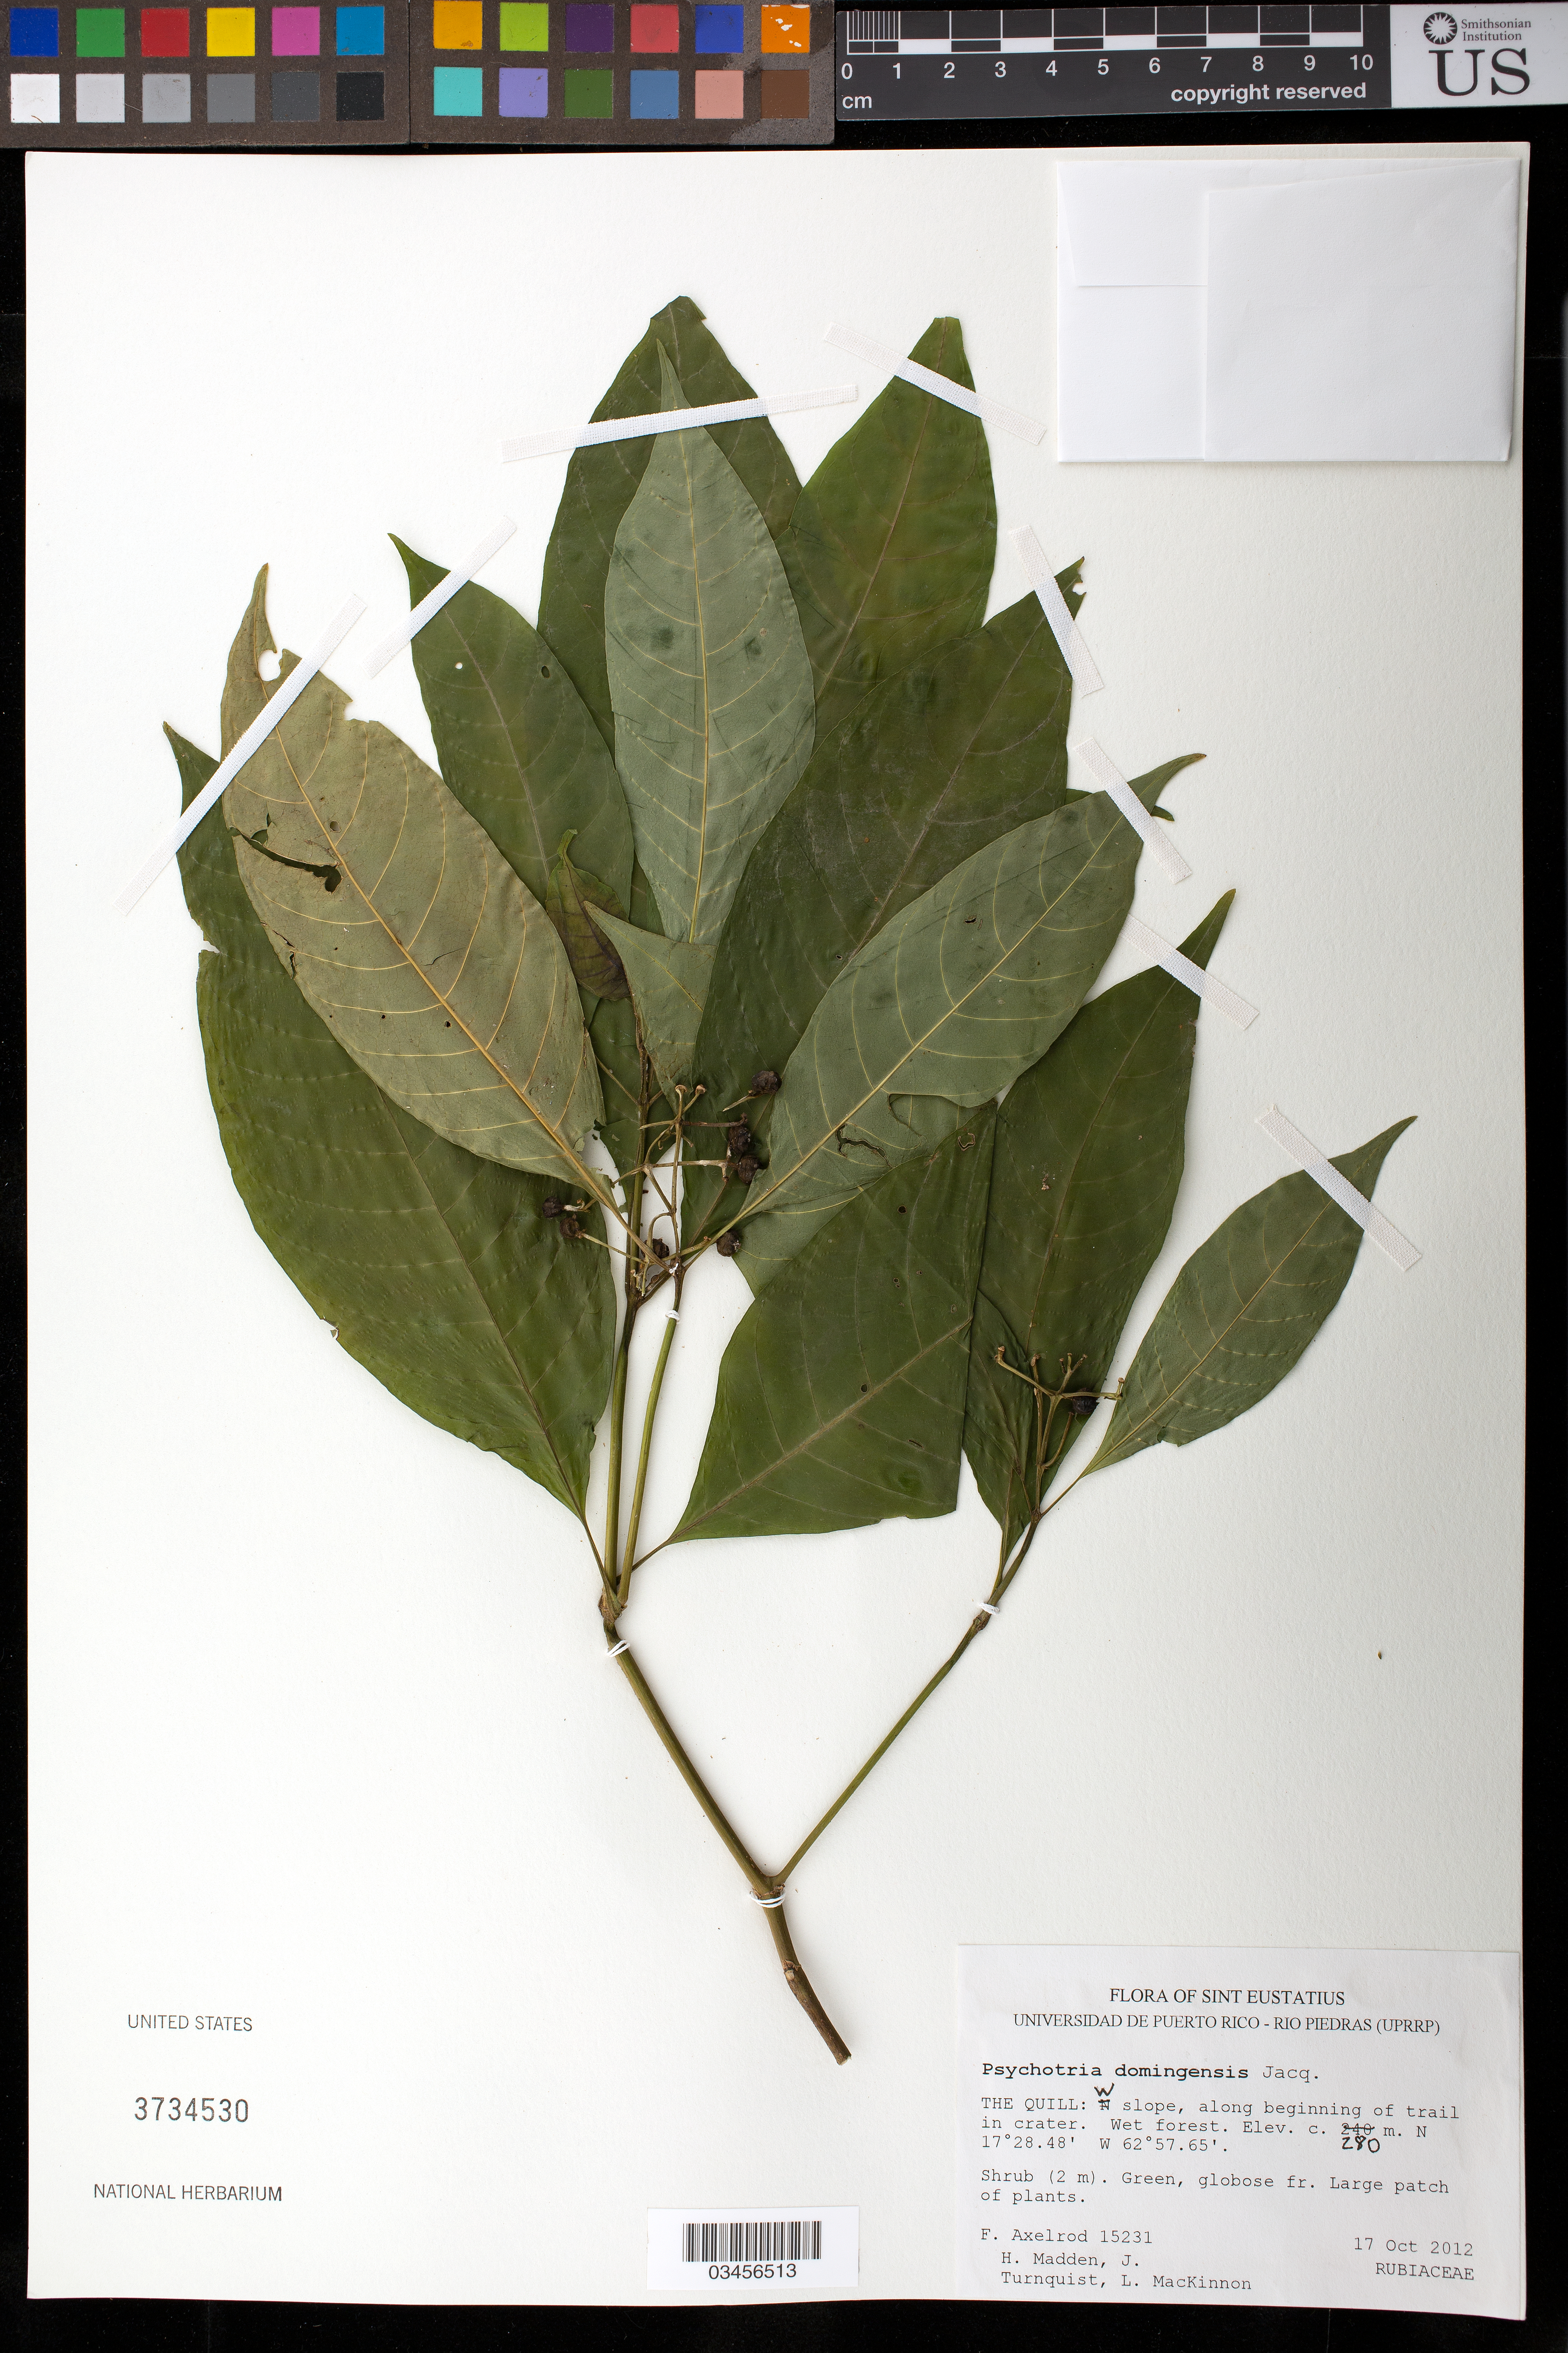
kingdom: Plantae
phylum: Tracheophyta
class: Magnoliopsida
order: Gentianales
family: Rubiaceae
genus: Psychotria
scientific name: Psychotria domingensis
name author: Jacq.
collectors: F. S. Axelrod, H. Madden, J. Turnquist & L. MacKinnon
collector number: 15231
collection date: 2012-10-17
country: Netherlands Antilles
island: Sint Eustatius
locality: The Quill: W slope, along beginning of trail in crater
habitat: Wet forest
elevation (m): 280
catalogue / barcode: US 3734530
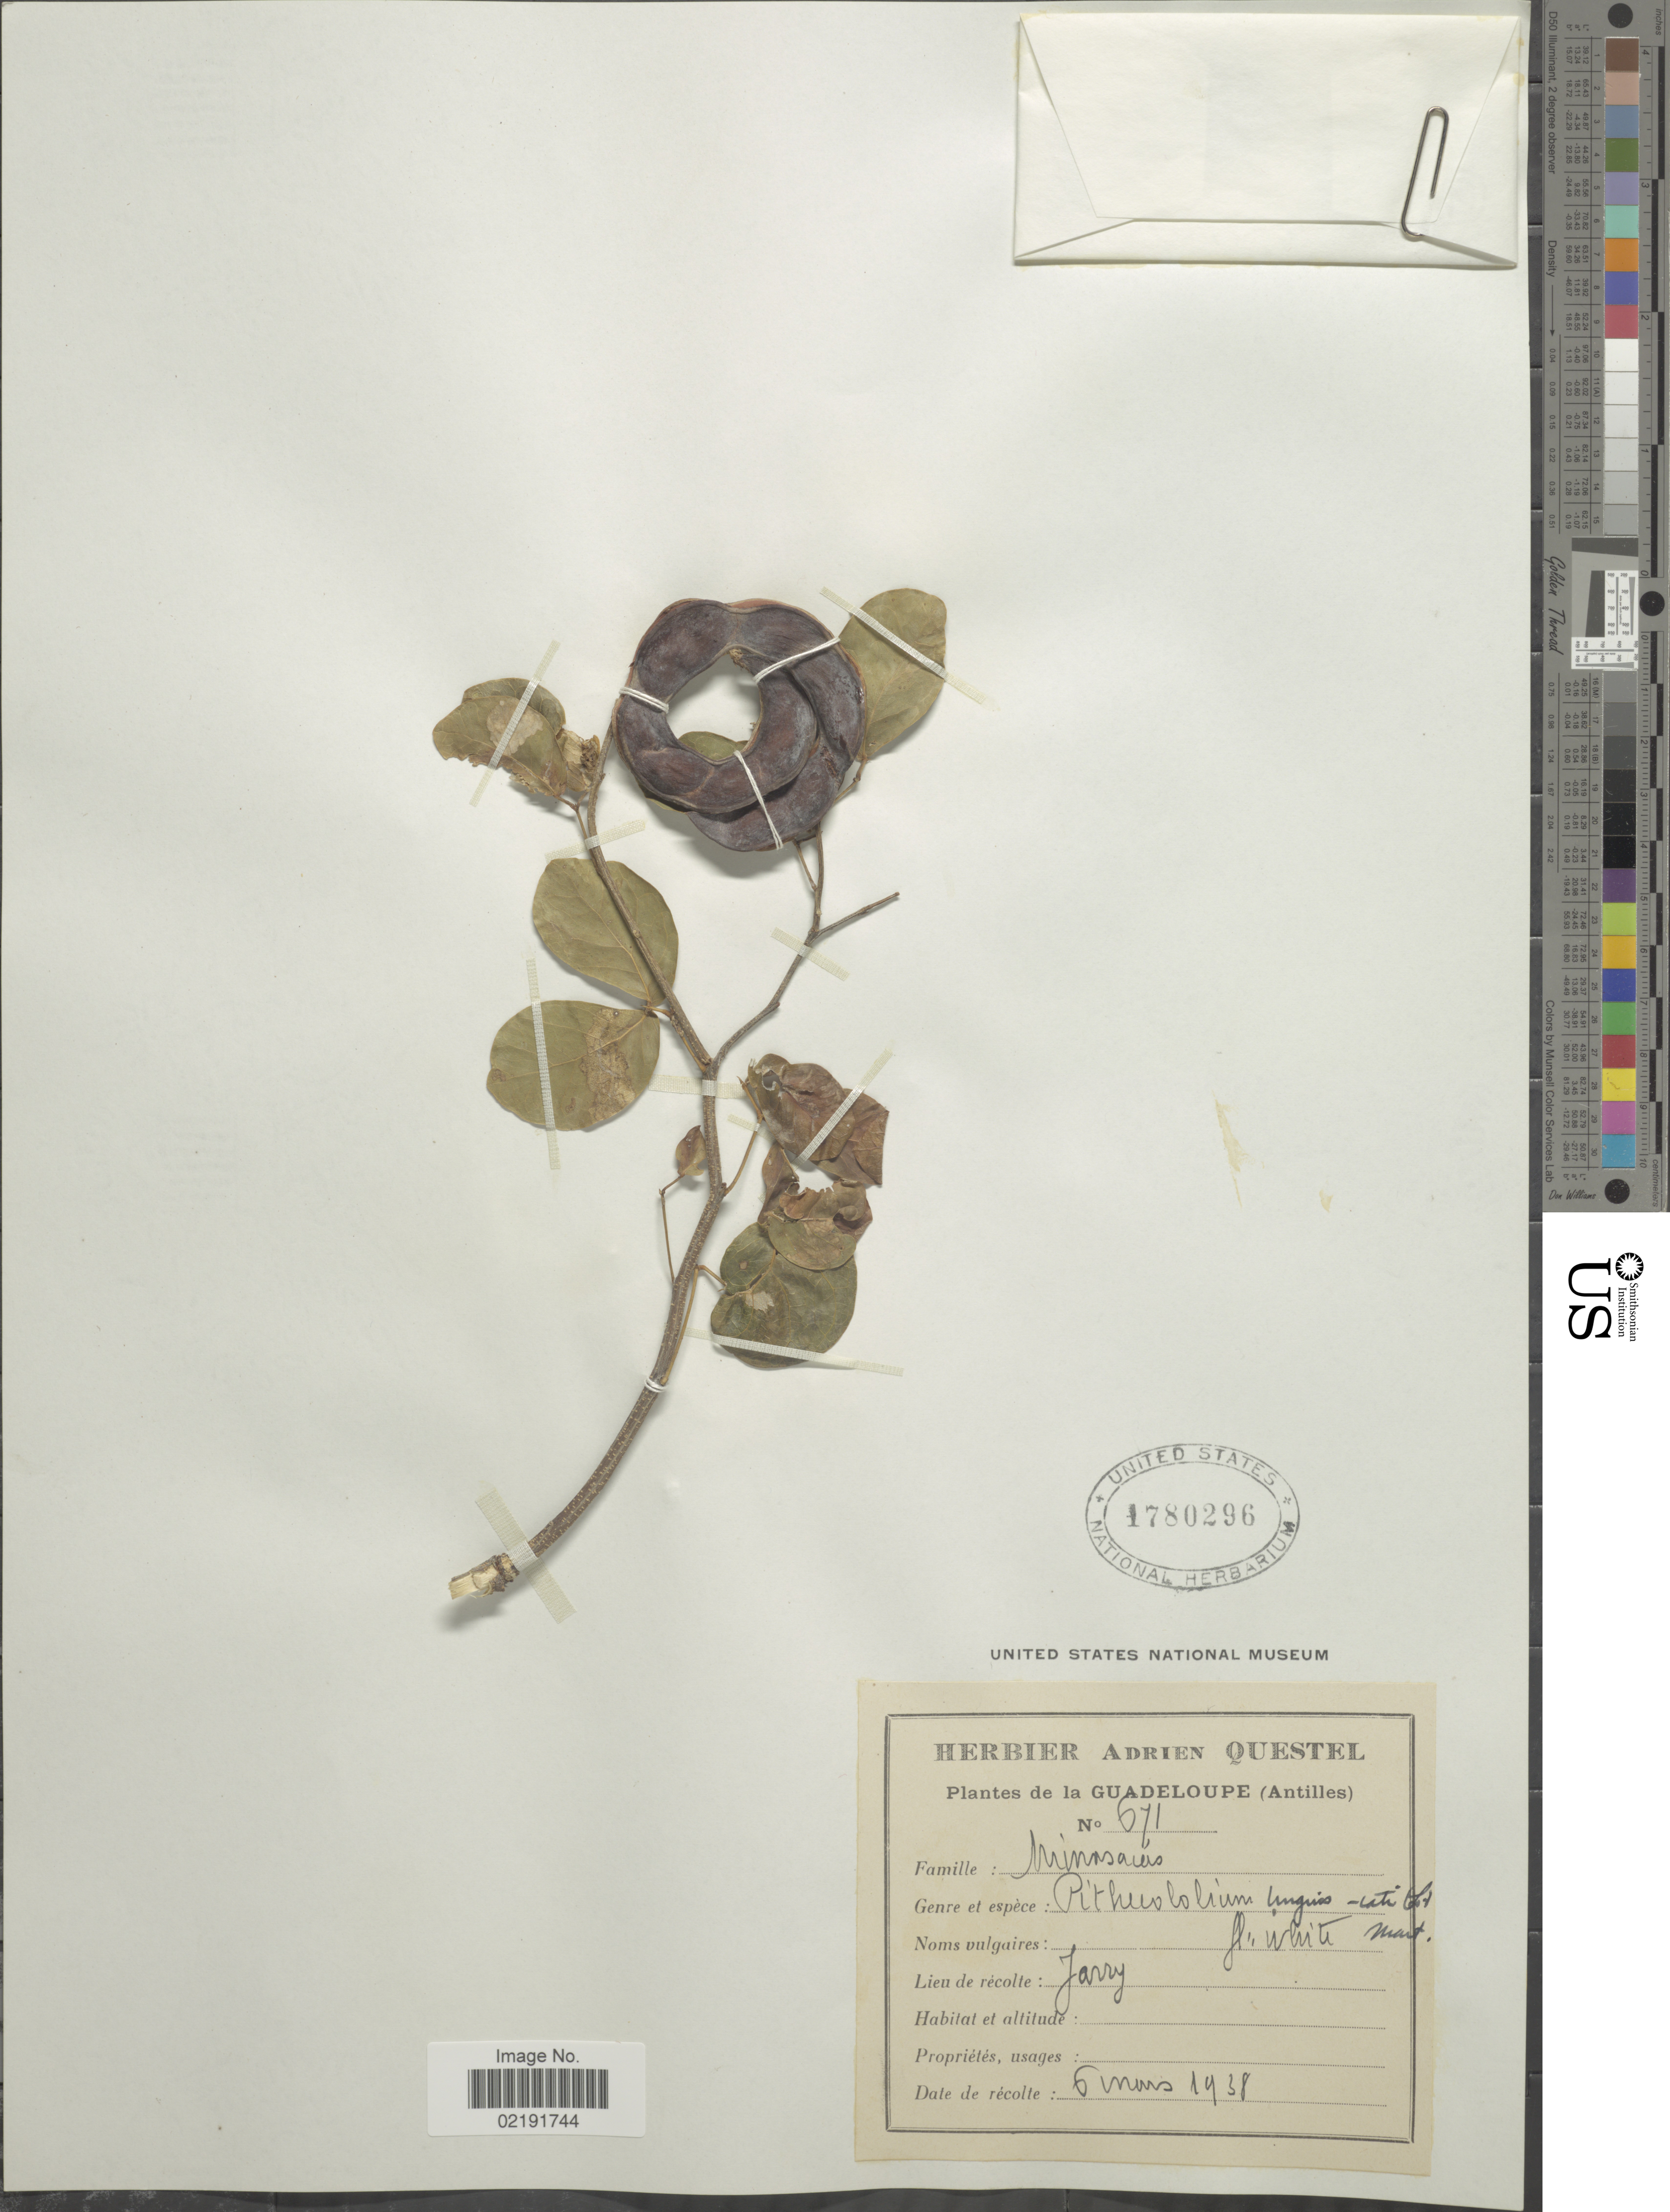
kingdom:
_ _ _ _ _ _ _
WRITTEN INSTRUCTION
Turn every line of the entries above into a Markdown table with a Row column for the row number and a Line column for the line itself, skipping blank lines. Leave the pictures out.

ANSWER FOR THE TASK
| Row | Line |
|---|---|
| 1 | kingdom: Plantae |
| 2 | phylum: Tracheophyta |
| 3 | class: Magnoliopsida |
| 4 | order: Gentianales |
| 5 | family: Rubiaceae |
| 6 | genus: Psychotria |
| 7 | scientific name: Psychotria domingensis |
| 8 | name author: Jacq. |
| 9 | collectors: F. S. Axelrod, H. Madden, J. Turnquist & L. MacKinnon |
| 10 | collector number: 15231 |
| 11 | collection date: 2012-10-17 |
| 12 | country: Netherlands Antilles |
| 13 | island: Sint Eustatius |
| 14 | locality: The Quill: W slope, along beginning of trail in crater |
| 15 | habitat: Wet forest |
| 16 | elevation (m): 280 |
| 17 | catalogue / barcode: US 3734530 |
| 18 | kingdom: |